Forget them, Mespa said. This is when you prove your right to make history or drown in the water you want to walk on. You can. You are answerable only to your greater self, which in turn answers only to Creation.

She looked down at the foot that was going to take the step. If the Old Woman was to be unseated from the throne of the Midnight Empire then Candy had a part to play in that unseating. That, she understood. And if she was meant to play that part, she had to walk on water, and walk on water she would.

“I . . . am . . .” The water bore her up. “. . . going . . . to . . .” Yes! She could do this. “. . . walk!”

It isn’t a dream. It isn’t real. It’s just your mind and Creation thinking together. Walking together.

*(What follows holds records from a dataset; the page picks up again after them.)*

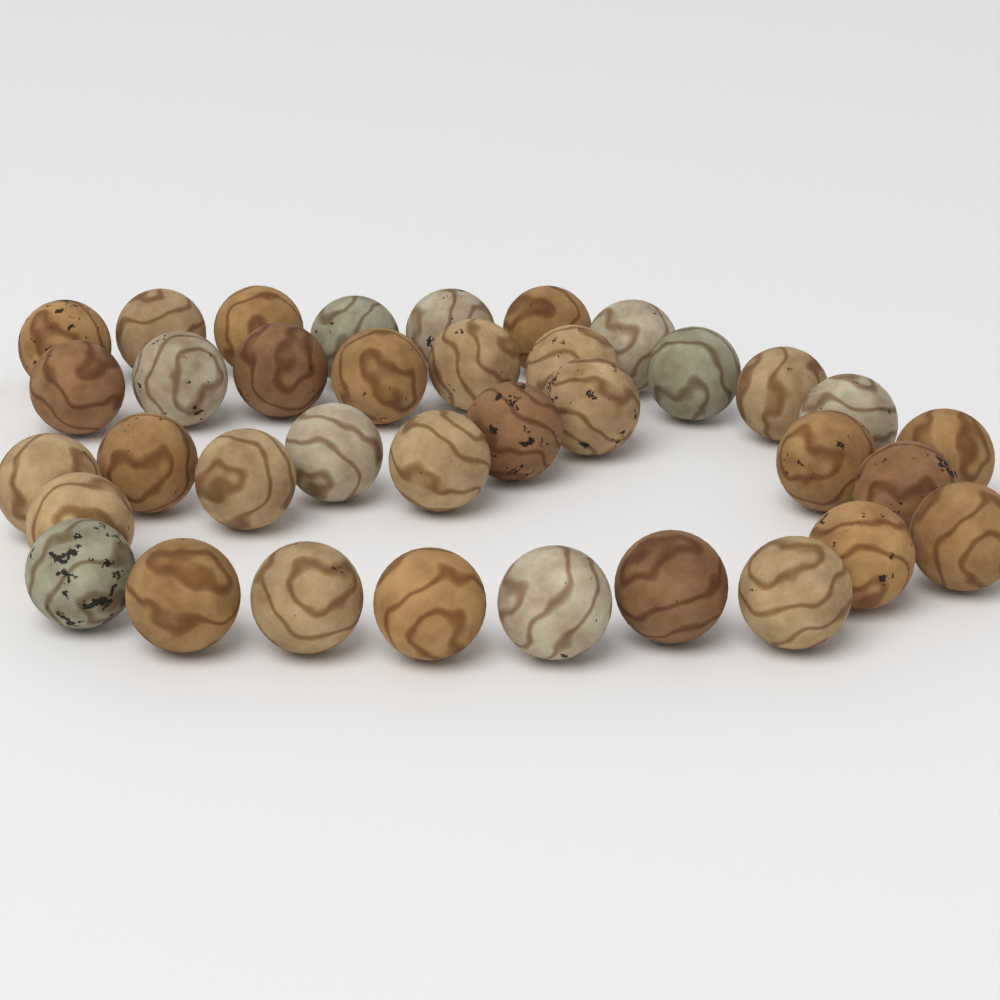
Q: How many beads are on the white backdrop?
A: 36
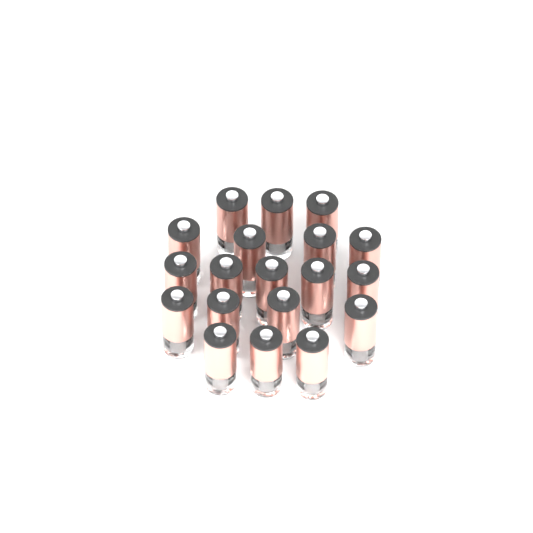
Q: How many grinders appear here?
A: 19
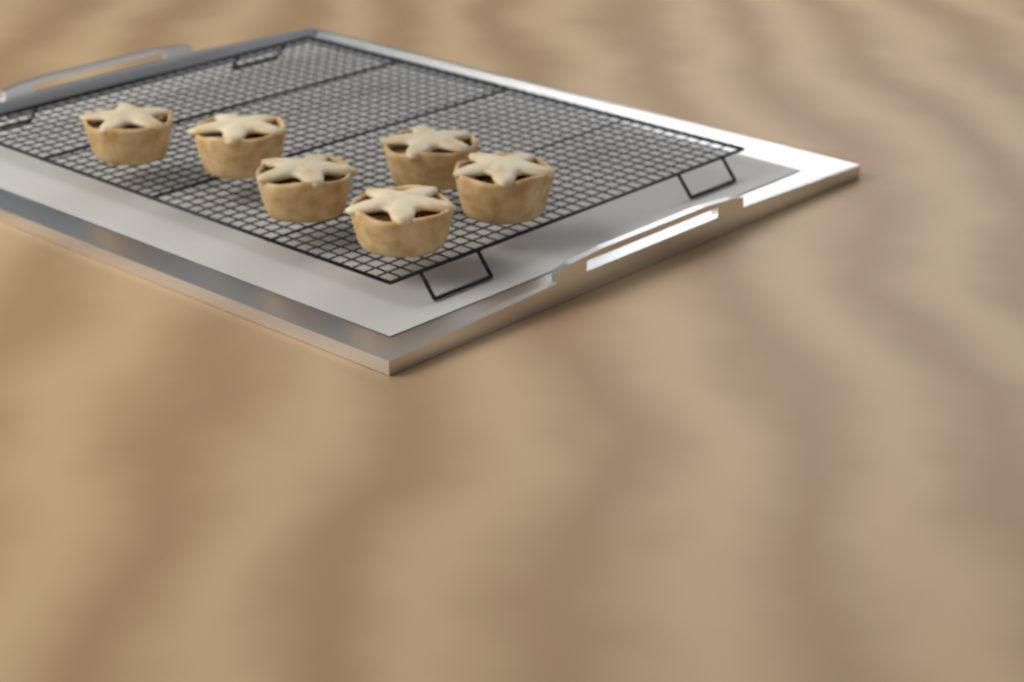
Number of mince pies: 6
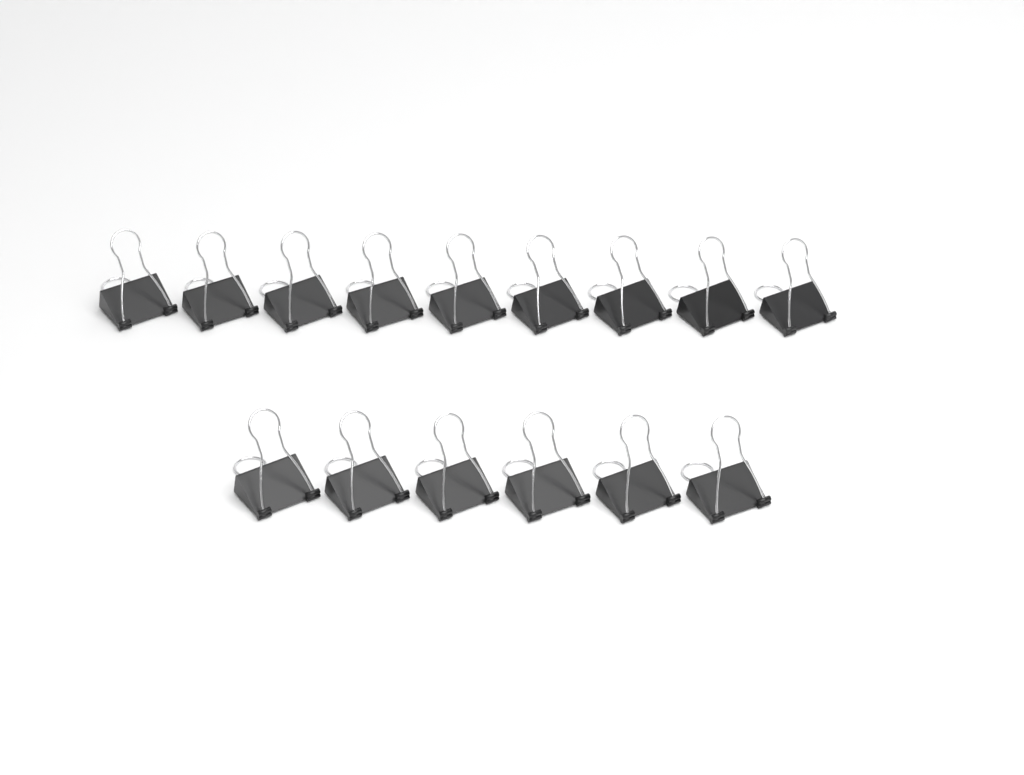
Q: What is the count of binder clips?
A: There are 15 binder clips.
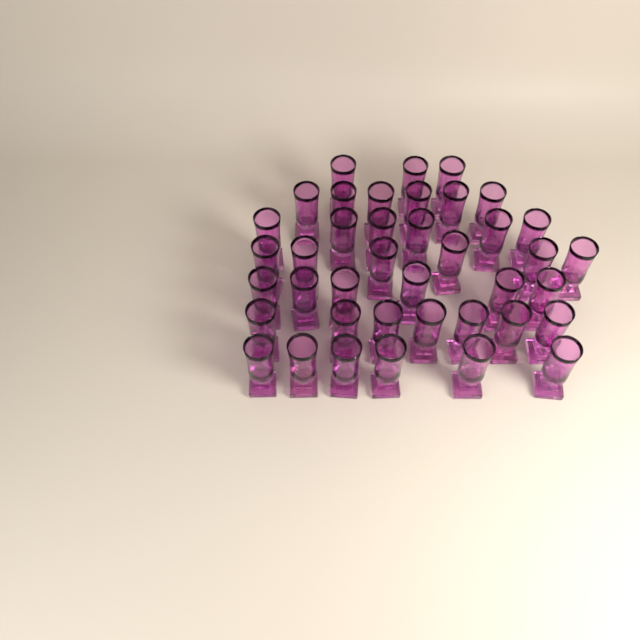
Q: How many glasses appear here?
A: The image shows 40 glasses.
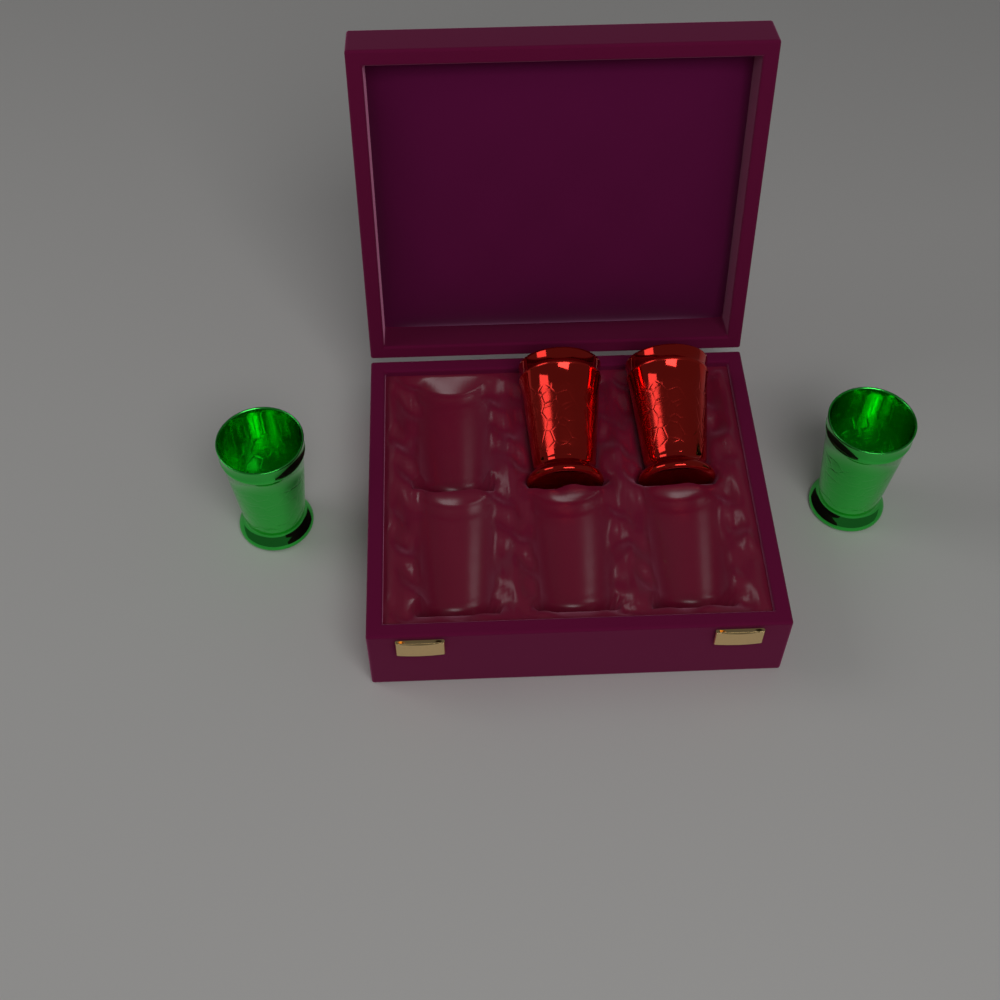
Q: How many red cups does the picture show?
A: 2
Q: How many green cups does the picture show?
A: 2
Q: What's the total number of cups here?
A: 4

You make it sound so simple, Candy said.

It’s easier than drowning! Joephi said.

I’m not going to drown.

Then what?

I’ll walk!

And so she walked. It wasn’t as difficult as she’d expected. Every now and then she felt an eddy move against the sole of her foot, which was a little unsettling, but otherwise it was like walking on sand dunes: the rises gentle, the descents steeper. She kept her eyes on Mespa and Joephi all the way, and very soon she was close enough to see that the women were standing at the center of what appeared to be a vast spiral of fish: fish with luminous anatomies, some blue, some scarlet, some turquoise or gold.